■ What to do: With the images removed, reproduce each entry below word for word.

■ Dataset items:
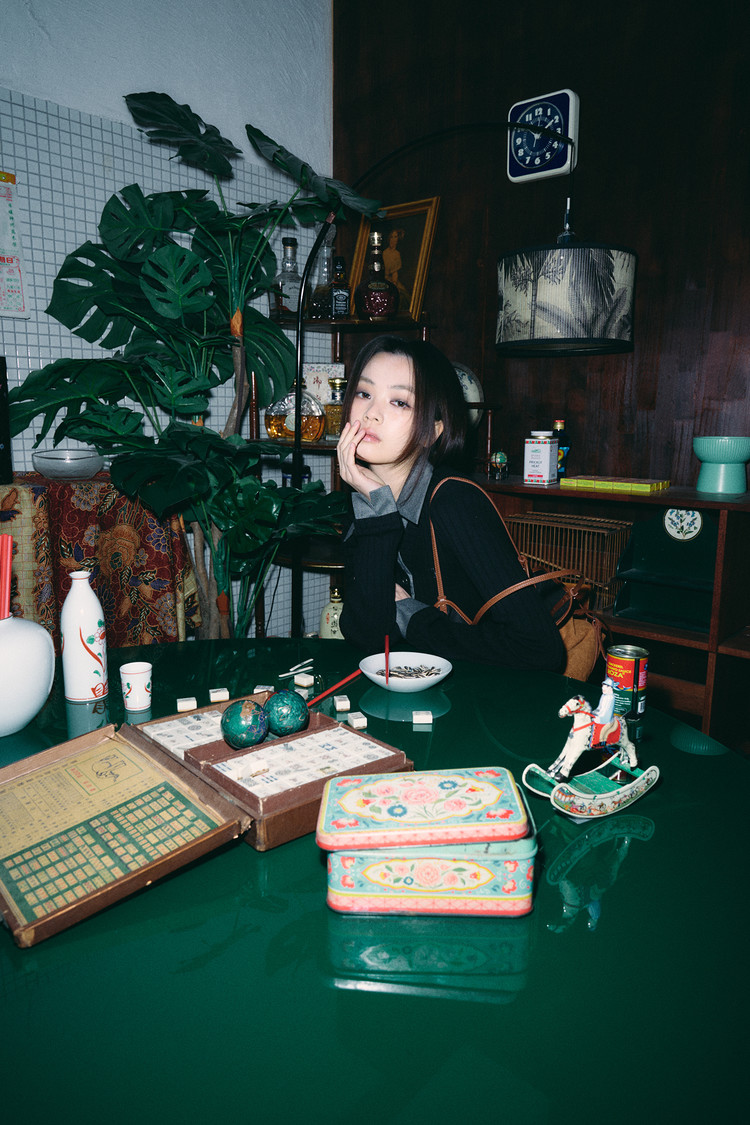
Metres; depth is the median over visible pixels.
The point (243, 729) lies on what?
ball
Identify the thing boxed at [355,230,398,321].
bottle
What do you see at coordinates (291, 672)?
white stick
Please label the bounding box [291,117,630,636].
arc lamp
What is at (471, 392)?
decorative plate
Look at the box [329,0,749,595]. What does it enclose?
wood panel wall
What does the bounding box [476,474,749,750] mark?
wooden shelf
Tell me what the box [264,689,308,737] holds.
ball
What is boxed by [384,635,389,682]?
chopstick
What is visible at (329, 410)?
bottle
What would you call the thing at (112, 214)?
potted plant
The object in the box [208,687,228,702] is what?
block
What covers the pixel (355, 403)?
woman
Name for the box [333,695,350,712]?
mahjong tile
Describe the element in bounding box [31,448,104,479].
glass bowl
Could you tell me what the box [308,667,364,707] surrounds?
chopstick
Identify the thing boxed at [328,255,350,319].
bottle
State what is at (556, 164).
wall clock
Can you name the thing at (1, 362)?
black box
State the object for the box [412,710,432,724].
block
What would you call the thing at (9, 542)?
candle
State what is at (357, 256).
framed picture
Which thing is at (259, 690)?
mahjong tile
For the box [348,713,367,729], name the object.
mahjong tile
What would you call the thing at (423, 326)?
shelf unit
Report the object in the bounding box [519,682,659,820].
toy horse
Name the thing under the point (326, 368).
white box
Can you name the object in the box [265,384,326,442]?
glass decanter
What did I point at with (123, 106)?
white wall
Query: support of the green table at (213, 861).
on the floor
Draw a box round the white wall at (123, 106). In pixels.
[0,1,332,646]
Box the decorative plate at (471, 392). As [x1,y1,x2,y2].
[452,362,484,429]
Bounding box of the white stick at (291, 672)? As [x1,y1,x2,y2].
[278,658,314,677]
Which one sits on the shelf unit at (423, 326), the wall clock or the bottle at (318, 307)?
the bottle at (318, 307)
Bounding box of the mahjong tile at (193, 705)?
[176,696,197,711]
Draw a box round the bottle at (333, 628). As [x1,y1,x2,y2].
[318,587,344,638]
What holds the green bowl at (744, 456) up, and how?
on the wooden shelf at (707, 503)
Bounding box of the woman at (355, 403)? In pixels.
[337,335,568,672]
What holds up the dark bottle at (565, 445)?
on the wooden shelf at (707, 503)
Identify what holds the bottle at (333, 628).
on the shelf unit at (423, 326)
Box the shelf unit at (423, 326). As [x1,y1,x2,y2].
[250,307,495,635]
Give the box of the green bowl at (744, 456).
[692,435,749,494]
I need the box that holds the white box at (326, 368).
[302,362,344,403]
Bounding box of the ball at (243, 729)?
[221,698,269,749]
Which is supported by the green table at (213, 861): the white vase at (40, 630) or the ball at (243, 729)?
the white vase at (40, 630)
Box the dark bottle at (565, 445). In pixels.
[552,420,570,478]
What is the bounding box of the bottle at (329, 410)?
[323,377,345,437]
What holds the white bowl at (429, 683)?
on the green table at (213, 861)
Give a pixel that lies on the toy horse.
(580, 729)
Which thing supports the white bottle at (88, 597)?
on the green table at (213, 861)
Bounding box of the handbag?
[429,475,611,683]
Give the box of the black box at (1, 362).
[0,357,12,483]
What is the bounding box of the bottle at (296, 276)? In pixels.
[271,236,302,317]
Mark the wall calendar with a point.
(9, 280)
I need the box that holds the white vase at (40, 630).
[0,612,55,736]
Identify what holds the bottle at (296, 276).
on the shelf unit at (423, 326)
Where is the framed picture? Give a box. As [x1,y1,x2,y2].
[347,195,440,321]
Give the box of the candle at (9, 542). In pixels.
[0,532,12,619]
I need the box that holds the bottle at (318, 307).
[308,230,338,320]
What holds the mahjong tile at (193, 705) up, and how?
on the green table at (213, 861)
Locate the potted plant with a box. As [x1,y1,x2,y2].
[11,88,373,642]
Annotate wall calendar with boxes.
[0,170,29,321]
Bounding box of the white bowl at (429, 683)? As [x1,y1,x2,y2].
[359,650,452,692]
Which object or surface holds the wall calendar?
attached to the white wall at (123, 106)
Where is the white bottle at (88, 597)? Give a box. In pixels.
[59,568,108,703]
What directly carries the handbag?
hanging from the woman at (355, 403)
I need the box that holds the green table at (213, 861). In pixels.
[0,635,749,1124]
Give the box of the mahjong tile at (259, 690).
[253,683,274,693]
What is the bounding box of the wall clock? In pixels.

■ Written response:
Metres; depth is the median over visible pixels.
The point (243, 729) lies on what?
ball
Identify the thing boxed at [355,230,398,321].
bottle
What do you see at coordinates (291, 672)?
white stick
Please label the bounding box [291,117,630,636].
arc lamp
What is at (471, 392)?
decorative plate
Look at the box [329,0,749,595]. What does it enclose?
wood panel wall
What does the bounding box [476,474,749,750] mark?
wooden shelf
Tell me what the box [264,689,308,737] holds.
ball
What is boxed by [384,635,389,682]?
chopstick
What is visible at (329, 410)?
bottle
What would you call the thing at (112, 214)?
potted plant
The object in the box [208,687,228,702] is what?
block
What covers the pixel (355, 403)?
woman
Name for the box [333,695,350,712]?
mahjong tile
Describe the element in bounding box [31,448,104,479].
glass bowl
Could you tell me what the box [308,667,364,707] surrounds?
chopstick
Identify the thing boxed at [328,255,350,319].
bottle
State what is at (556, 164).
wall clock
Can you name the thing at (1, 362)?
black box
State the object for the box [412,710,432,724].
block
What would you call the thing at (9, 542)?
candle
State what is at (357, 256).
framed picture
Which thing is at (259, 690)?
mahjong tile
For the box [348,713,367,729], name the object.
mahjong tile
What would you call the thing at (423, 326)?
shelf unit
Report the object in the bounding box [519,682,659,820].
toy horse
Name the thing under the point (326, 368).
white box
Can you name the object in the box [265,384,326,442]?
glass decanter
What did I point at with (123, 106)?
white wall
Query: support of the green table at (213, 861).
on the floor
Draw a box round the white wall at (123, 106). In pixels.
[0,1,332,646]
Box the decorative plate at (471, 392). As [x1,y1,x2,y2].
[452,362,484,429]
Bounding box of the white stick at (291, 672)? As [x1,y1,x2,y2].
[278,658,314,677]
Which one sits on the shelf unit at (423, 326), the wall clock or the bottle at (318, 307)?
the bottle at (318, 307)
Bounding box of the mahjong tile at (193, 705)?
[176,696,197,711]
Draw a box round the bottle at (333, 628). As [x1,y1,x2,y2].
[318,587,344,638]
What holds the green bowl at (744, 456) up, and how?
on the wooden shelf at (707, 503)
Bounding box of the woman at (355, 403)? In pixels.
[337,335,568,672]
What holds up the dark bottle at (565, 445)?
on the wooden shelf at (707, 503)
Identify what holds the bottle at (333, 628).
on the shelf unit at (423, 326)
Box the shelf unit at (423, 326). As [x1,y1,x2,y2].
[250,307,495,635]
Give the box of the green bowl at (744, 456).
[692,435,749,494]
I need the box that holds the white box at (326, 368).
[302,362,344,403]
Bounding box of the ball at (243, 729)?
[221,698,269,749]
Which is supported by the green table at (213, 861): the white vase at (40, 630) or the ball at (243, 729)?
the white vase at (40, 630)
Box the dark bottle at (565, 445). In pixels.
[552,420,570,478]
What is the bounding box of the bottle at (329, 410)?
[323,377,345,437]
What holds the white bowl at (429, 683)?
on the green table at (213, 861)
Give a pixel that lies on the toy horse.
(580, 729)
Which thing supports the white bottle at (88, 597)?
on the green table at (213, 861)
Bounding box of the handbag?
[429,475,611,683]
Give the box of the black box at (1, 362).
[0,357,12,483]
What is the bounding box of the bottle at (296, 276)? In pixels.
[271,236,302,317]
Mark the wall calendar with a point.
(9, 280)
I need the box that holds the white vase at (40, 630).
[0,612,55,736]
Identify what holds the bottle at (296, 276).
on the shelf unit at (423, 326)
Where is the framed picture? Give a box. As [x1,y1,x2,y2].
[347,195,440,321]
Give the box of the candle at (9, 542). In pixels.
[0,532,12,619]
I need the box that holds the bottle at (318, 307).
[308,230,338,320]
What holds the mahjong tile at (193, 705) up, and how?
on the green table at (213, 861)
Locate the potted plant with a box. As [x1,y1,x2,y2].
[11,88,373,642]
Annotate wall calendar with boxes.
[0,170,29,321]
Bounding box of the white bowl at (429, 683)? As [x1,y1,x2,y2].
[359,650,452,692]
Which object or surface holds the wall calendar?
attached to the white wall at (123, 106)
Where is the white bottle at (88, 597)? Give a box. In pixels.
[59,568,108,703]
What directly carries the handbag?
hanging from the woman at (355, 403)
I need the box that holds the green table at (213, 861). In pixels.
[0,635,749,1124]
Give the box of the mahjong tile at (259, 690).
[253,683,274,693]
What is the bounding box of the wall clock? In pixels.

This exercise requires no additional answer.